*Exercise brief*
Can you give the listing as a two-column CSV with columns "label" and "entry", one row per line, each field quoted and any line breaks turned into spaces, beginning at the start of the listing and stopping after the line that contains "genus: Odocoileus"?
Start of Input records
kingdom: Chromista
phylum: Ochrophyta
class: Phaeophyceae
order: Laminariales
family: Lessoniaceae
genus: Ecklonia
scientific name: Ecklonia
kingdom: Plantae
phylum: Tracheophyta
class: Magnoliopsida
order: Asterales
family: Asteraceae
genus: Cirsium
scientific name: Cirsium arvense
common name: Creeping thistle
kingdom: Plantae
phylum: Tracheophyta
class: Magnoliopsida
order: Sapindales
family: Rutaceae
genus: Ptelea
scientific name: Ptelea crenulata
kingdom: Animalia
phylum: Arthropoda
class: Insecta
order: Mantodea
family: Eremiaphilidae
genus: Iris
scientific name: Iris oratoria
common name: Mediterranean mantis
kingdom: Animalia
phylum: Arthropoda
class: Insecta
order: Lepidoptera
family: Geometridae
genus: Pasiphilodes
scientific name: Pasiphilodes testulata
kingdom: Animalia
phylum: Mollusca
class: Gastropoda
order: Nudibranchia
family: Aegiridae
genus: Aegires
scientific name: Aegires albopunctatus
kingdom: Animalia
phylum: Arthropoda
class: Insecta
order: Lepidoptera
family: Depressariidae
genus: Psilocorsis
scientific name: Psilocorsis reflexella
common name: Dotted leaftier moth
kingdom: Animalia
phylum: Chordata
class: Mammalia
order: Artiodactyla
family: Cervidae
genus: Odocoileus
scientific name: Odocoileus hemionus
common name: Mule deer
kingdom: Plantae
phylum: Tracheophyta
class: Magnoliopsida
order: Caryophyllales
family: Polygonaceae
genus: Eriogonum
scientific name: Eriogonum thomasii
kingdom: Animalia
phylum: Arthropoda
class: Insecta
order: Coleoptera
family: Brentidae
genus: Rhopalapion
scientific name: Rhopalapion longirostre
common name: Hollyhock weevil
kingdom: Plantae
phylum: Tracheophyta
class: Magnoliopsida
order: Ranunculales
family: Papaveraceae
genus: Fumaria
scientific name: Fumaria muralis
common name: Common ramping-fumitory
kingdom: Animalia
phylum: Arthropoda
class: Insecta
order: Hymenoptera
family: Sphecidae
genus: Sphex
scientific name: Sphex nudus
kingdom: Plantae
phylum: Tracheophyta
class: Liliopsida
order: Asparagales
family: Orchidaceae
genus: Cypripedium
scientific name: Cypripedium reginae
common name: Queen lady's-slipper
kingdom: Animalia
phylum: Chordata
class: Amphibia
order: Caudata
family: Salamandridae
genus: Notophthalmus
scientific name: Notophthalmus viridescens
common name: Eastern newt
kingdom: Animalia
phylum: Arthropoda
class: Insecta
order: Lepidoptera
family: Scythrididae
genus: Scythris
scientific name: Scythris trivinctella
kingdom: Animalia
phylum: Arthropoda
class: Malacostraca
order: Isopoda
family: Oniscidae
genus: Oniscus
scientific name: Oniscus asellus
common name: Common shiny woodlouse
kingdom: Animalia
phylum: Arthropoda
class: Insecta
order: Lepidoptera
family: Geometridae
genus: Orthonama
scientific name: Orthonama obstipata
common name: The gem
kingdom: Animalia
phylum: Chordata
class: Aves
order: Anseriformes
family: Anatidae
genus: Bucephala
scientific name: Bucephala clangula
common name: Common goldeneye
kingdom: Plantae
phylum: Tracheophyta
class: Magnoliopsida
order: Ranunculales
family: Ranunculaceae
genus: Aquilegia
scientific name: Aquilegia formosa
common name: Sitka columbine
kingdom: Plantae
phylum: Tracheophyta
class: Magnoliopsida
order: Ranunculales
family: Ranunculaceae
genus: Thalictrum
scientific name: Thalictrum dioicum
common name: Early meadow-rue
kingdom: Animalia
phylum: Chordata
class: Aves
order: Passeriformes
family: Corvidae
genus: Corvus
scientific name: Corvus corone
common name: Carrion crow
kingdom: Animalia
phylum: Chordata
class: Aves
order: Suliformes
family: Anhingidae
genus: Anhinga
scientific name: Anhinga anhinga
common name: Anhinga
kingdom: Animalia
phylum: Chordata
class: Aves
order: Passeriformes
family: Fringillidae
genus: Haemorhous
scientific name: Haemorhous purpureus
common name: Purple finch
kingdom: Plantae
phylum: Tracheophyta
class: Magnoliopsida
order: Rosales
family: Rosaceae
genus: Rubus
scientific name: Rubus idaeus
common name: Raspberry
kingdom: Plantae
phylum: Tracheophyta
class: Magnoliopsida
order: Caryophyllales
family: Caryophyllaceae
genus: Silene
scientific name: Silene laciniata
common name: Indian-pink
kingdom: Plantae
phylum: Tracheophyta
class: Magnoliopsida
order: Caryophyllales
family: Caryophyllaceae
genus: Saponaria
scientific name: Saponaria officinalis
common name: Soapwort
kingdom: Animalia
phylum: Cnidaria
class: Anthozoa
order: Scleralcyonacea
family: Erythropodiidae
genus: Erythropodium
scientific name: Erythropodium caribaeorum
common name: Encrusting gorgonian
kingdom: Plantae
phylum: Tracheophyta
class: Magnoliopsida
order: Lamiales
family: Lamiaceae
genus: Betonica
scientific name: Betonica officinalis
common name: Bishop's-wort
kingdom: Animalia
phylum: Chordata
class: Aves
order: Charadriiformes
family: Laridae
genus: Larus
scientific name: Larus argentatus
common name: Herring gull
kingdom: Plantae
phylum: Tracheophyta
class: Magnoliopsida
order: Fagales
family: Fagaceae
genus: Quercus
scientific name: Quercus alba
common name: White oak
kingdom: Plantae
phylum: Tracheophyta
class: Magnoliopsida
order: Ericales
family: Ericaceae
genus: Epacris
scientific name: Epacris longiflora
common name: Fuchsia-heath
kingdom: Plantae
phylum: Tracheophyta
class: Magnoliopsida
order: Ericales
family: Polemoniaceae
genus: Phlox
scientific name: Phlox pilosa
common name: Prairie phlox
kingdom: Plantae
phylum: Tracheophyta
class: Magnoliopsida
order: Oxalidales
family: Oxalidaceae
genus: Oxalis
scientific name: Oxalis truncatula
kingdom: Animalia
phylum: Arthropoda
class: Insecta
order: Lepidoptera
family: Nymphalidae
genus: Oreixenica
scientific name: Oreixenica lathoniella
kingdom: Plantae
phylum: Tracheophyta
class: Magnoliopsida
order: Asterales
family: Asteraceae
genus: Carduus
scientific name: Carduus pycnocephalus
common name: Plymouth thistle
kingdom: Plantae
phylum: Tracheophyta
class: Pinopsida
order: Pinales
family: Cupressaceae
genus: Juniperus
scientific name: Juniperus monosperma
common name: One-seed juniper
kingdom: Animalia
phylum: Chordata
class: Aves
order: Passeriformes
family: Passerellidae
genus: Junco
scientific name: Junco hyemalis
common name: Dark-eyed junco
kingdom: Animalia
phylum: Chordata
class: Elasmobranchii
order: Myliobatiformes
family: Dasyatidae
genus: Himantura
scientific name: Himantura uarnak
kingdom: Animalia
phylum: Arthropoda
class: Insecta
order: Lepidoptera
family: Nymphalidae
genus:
End of Input records
*Result*
label,entry
"kingdom:","Chromista"
"phylum:","Ochrophyta"
"class:","Phaeophyceae"
"order:","Laminariales"
"family:","Lessoniaceae"
"genus:","Ecklonia"
"scientific name:","Ecklonia"
"kingdom:","Plantae"
"phylum:","Tracheophyta"
"class:","Magnoliopsida"
"order:","Asterales"
"family:","Asteraceae"
"genus:","Cirsium"
"scientific name:","Cirsium arvense"
"common name:","Creeping thistle"
"kingdom:","Plantae"
"phylum:","Tracheophyta"
"class:","Magnoliopsida"
"order:","Sapindales"
"family:","Rutaceae"
"genus:","Ptelea"
"scientific name:","Ptelea crenulata"
"kingdom:","Animalia"
"phylum:","Arthropoda"
"class:","Insecta"
"order:","Mantodea"
"family:","Eremiaphilidae"
"genus:","Iris"
"scientific name:","Iris oratoria"
"common name:","Mediterranean mantis"
"kingdom:","Animalia"
"phylum:","Arthropoda"
"class:","Insecta"
"order:","Lepidoptera"
"family:","Geometridae"
"genus:","Pasiphilodes"
"scientific name:","Pasiphilodes testulata"
"kingdom:","Animalia"
"phylum:","Mollusca"
"class:","Gastropoda"
"order:","Nudibranchia"
"family:","Aegiridae"
"genus:","Aegires"
"scientific name:","Aegires albopunctatus"
"kingdom:","Animalia"
"phylum:","Arthropoda"
"class:","Insecta"
"order:","Lepidoptera"
"family:","Depressariidae"
"genus:","Psilocorsis"
"scientific name:","Psilocorsis reflexella"
"common name:","Dotted leaftier moth"
"kingdom:","Animalia"
"phylum:","Chordata"
"class:","Mammalia"
"order:","Artiodactyla"
"family:","Cervidae"
"genus:","Odocoileus"